[RECORDED INFORMATION]
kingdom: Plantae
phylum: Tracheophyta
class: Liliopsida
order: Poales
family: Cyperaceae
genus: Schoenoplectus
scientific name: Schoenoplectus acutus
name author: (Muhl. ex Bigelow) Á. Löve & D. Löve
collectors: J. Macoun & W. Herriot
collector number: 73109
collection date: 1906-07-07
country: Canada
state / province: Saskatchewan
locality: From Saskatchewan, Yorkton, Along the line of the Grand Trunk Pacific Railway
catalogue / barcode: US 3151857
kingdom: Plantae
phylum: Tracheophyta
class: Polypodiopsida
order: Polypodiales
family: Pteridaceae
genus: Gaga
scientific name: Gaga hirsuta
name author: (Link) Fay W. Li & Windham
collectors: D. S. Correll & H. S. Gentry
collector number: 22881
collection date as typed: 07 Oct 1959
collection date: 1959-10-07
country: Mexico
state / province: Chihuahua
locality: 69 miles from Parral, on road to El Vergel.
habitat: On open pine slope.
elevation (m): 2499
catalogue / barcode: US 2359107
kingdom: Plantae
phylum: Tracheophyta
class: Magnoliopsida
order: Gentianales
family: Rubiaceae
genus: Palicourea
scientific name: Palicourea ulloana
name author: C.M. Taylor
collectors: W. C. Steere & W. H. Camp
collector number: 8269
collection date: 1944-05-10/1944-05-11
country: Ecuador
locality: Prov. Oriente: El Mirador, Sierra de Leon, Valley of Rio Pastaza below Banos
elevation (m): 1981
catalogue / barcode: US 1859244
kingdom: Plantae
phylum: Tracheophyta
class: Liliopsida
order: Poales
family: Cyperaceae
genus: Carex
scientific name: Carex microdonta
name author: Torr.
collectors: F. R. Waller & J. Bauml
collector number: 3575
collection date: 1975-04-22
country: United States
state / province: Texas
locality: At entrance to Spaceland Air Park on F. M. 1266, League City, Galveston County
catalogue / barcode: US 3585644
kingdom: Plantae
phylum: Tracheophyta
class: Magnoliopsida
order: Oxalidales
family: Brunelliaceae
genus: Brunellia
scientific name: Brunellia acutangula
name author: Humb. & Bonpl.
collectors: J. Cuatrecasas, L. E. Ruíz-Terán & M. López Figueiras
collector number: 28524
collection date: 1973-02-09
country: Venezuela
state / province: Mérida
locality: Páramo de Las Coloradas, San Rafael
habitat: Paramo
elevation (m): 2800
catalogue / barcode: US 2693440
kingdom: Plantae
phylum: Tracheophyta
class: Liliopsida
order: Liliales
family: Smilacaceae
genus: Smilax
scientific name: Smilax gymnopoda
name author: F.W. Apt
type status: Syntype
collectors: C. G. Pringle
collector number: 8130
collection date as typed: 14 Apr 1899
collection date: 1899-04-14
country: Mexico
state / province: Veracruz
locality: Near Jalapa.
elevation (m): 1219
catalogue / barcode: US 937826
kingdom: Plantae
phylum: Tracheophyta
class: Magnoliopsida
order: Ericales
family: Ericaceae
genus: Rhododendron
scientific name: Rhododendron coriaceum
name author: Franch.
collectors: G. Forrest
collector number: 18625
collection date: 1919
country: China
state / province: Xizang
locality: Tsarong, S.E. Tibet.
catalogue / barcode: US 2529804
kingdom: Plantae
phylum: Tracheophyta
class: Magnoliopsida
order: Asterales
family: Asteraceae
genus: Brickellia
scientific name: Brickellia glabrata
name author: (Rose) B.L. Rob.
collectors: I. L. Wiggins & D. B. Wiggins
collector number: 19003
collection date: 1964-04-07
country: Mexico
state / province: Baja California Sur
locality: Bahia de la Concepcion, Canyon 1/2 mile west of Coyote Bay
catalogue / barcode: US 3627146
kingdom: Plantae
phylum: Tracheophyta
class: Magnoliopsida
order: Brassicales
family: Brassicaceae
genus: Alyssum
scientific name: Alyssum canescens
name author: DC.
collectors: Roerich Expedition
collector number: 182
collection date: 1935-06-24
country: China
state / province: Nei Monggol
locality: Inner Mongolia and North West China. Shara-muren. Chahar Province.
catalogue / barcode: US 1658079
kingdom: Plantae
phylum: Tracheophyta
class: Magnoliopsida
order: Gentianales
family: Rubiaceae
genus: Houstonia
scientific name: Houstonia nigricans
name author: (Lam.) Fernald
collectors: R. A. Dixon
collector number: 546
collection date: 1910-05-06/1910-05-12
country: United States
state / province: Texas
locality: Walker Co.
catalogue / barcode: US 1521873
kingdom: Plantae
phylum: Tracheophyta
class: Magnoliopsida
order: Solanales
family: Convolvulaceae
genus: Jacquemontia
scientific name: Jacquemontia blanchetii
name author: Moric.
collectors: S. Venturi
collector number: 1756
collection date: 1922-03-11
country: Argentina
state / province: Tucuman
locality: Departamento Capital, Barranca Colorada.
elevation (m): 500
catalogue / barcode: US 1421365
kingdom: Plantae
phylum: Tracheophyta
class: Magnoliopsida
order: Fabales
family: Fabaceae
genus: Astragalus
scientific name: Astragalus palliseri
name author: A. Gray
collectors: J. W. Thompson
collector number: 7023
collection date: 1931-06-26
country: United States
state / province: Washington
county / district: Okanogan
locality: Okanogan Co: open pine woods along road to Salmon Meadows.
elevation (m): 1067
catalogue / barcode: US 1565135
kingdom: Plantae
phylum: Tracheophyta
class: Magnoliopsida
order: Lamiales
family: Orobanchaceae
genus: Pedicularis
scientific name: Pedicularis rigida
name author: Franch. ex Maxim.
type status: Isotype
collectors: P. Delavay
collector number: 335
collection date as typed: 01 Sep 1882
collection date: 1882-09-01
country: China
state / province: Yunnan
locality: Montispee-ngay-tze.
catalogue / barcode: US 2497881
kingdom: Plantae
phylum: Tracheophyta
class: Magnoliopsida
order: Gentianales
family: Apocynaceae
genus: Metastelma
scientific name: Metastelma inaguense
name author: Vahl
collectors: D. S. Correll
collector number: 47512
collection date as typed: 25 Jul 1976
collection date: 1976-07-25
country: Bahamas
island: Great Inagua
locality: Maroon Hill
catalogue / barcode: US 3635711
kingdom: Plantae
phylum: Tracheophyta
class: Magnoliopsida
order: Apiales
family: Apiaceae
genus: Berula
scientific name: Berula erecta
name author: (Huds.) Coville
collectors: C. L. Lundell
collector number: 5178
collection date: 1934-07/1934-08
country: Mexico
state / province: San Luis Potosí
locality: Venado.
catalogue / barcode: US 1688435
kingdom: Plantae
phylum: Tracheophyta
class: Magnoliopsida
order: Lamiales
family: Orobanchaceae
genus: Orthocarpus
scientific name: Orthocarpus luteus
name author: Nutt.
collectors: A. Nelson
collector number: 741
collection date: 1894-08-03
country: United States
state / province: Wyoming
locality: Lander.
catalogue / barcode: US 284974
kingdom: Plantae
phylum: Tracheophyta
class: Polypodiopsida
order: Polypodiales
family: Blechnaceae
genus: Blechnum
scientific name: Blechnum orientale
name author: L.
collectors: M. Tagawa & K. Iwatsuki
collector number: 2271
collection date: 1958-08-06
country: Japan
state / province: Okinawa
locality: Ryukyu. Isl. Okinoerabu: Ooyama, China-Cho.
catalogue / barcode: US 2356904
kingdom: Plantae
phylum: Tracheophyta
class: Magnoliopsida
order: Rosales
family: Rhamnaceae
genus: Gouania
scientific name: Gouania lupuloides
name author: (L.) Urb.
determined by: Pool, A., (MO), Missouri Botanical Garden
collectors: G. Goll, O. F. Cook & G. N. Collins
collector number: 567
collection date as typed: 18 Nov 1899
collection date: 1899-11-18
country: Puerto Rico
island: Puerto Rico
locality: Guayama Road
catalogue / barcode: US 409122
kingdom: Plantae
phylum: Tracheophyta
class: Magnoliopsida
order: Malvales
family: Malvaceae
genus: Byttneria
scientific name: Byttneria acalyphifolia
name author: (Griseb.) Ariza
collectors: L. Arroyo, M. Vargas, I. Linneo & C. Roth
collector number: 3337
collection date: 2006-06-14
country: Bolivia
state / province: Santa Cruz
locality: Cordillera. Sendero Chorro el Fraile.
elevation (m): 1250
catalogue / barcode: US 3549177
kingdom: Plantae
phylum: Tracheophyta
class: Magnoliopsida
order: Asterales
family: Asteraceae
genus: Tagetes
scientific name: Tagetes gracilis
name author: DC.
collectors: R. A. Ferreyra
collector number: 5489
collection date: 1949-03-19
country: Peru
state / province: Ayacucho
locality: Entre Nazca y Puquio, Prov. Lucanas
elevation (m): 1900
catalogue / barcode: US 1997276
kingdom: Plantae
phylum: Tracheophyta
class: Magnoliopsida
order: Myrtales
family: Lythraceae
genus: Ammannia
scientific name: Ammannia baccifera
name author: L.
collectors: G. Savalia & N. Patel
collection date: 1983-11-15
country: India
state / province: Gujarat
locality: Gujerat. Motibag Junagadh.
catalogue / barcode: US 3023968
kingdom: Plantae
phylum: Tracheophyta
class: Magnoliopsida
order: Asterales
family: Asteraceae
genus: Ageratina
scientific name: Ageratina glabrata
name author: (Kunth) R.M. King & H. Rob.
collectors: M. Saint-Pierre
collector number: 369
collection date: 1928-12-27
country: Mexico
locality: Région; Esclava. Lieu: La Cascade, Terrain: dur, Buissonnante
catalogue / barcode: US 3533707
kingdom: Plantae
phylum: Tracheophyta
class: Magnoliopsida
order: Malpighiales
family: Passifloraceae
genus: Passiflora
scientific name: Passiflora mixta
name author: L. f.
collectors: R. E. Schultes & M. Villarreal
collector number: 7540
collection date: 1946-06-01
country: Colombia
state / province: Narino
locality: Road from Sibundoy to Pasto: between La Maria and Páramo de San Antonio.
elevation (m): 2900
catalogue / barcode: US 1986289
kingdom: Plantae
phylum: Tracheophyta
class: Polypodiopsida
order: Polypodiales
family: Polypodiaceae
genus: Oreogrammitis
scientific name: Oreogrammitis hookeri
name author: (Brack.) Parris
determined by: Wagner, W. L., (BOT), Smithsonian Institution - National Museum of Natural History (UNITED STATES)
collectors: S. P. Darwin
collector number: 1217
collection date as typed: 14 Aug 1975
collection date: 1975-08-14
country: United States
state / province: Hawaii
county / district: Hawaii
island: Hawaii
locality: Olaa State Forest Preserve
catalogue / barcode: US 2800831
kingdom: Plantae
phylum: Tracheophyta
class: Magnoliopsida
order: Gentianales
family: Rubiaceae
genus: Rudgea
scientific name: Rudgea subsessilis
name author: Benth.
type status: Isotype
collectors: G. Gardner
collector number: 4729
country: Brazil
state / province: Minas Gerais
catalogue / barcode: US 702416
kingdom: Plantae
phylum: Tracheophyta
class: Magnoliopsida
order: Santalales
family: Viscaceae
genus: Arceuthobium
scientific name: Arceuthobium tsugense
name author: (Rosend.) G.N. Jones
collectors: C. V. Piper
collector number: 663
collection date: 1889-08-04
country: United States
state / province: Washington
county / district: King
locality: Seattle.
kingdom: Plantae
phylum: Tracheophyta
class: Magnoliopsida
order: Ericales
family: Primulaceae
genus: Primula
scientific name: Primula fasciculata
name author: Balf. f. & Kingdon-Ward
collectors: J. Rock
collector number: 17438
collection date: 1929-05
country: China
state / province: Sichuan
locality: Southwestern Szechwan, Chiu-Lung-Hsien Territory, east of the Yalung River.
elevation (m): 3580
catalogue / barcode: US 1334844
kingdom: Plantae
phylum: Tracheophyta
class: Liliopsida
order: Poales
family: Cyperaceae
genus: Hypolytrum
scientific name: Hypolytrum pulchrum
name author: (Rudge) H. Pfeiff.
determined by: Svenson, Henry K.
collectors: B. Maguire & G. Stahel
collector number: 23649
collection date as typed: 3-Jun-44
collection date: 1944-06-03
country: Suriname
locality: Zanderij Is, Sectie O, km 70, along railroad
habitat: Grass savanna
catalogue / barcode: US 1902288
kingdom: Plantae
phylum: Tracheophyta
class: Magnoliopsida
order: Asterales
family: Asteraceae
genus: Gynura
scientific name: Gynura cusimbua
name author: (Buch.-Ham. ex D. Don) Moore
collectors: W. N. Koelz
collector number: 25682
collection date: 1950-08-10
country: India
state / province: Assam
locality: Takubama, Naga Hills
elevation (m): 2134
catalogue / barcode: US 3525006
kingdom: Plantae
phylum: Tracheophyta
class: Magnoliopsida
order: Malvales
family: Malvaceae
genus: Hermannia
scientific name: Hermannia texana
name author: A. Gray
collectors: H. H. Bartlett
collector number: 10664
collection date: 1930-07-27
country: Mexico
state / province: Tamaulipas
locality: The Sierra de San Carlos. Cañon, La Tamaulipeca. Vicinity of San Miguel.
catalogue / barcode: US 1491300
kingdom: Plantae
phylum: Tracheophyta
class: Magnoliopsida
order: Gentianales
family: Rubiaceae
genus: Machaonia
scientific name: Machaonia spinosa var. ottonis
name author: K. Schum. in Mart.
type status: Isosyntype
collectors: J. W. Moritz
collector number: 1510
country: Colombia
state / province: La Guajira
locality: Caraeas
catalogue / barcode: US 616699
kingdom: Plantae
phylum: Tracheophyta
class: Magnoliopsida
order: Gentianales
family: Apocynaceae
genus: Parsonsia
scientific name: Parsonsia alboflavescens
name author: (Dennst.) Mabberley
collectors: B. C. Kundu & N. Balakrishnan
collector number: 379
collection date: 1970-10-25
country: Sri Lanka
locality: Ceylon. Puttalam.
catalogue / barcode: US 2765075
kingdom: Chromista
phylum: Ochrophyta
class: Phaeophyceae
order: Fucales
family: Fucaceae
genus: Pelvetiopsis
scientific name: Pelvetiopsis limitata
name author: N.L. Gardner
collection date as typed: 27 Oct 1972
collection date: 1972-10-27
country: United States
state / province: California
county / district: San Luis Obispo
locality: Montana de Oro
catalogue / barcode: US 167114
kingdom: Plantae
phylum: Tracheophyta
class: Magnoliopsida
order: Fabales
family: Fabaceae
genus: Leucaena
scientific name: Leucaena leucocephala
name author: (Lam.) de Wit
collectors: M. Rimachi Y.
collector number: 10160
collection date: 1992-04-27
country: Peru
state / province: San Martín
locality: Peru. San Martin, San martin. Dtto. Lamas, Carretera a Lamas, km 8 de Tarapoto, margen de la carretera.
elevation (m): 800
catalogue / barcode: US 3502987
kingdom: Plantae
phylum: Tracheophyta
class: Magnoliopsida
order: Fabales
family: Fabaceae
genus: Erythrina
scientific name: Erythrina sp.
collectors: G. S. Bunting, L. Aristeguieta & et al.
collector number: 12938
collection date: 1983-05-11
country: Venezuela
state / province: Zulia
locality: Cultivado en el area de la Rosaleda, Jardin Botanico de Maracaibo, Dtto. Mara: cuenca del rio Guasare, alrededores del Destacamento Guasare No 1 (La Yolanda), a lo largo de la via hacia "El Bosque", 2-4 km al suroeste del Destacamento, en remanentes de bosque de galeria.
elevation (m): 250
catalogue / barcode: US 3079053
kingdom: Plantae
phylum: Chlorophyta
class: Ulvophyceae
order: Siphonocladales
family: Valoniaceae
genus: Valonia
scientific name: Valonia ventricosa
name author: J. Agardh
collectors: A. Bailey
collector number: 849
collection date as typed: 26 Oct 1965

[TASK TO CARRY OUT] Rewrite the rows from the first line up to and including the line with "country: Canada", swapping "name author" for "author citation". Leave everything else as it stands.

[EXERCISE RESULT]
kingdom: Plantae
phylum: Tracheophyta
class: Liliopsida
order: Poales
family: Cyperaceae
genus: Schoenoplectus
scientific name: Schoenoplectus acutus
author citation: (Muhl. ex Bigelow) Á. Löve & D. Löve
collectors: J. Macoun & W. Herriot
collector number: 73109
collection date: 1906-07-07
country: Canada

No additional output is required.